Please pardon the perhaps silly and slightly off-top question, but this is an ISO thread.

What does ISO mean in the context of digital cameras? In the old days of film it was related to the light sensitivity of the silver-based granules in the emulsion, presumably a function of size, chemical composition, and nature of the surrounding emulsion.

But what does ISO mean to a digital sensor? We have a patch of doped silicon, we've put some charge on it, and we expose that to light to bleed some of the charge off. More light, more charge bleeds off. We read the remaining charge, digitize it, process it, and call it a picture. Shutter speed controls how long the light hits the sensor, aperture chokes off (obviously has other effects, too) some of the light. Is ISO controlled with the amount of initial charge put into the sensor, or is it some configuration of the DAC, or what? What's going on at the nuts, bolts, and electrons level.

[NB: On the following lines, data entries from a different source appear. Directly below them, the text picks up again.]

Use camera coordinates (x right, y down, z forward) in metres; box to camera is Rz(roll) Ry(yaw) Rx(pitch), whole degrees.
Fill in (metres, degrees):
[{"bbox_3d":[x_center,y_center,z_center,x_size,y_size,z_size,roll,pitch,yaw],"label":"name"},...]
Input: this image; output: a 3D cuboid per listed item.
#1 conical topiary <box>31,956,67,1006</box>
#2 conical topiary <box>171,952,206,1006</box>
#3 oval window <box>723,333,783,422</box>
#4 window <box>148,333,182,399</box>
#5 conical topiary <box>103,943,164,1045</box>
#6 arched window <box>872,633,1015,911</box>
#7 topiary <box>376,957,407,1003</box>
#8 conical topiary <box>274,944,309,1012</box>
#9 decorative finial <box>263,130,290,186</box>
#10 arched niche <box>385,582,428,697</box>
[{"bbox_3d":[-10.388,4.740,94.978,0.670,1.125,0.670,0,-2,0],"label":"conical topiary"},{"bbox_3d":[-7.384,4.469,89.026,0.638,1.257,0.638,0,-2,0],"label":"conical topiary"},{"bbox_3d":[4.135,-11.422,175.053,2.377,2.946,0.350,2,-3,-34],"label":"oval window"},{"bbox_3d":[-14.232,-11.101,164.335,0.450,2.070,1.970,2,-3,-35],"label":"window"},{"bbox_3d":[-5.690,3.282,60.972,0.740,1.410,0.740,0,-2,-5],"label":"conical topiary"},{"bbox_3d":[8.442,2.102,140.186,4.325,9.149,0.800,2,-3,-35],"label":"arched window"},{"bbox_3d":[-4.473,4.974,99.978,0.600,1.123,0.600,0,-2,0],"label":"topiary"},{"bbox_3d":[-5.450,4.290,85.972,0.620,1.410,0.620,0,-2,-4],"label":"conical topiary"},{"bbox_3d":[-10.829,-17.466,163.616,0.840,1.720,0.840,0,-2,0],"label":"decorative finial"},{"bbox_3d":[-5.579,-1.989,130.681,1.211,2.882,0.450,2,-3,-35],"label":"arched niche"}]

For this explanation, assume that Manual Exposure mode is used, not the P, A or S metering modes. Each photosite can only capture a certain amount of photons before it saturates and produces blown highlights. If this just barely happens at the base ISO (usually ISO 100 or ISO 200), if you reduce the exposure by closing the aperture by 1 stop or quicken the shutter speed by one stop, the image will be underexposed by one stop. If you then increase the ISO and shoot again, the data collected by the sensor will be the same, but the ISO is applied after the fact, digitally amplifying the sensor's signal data, and these values are saved in the JPEG and/or RAW data. That's why high ISO shots (using the metering modes) have so much noise. Their signal data has relatively low values because of underexposure, but some other types of noise (read noise, etc.) is multiplied/amplified, decreasing the signal to noise ratio.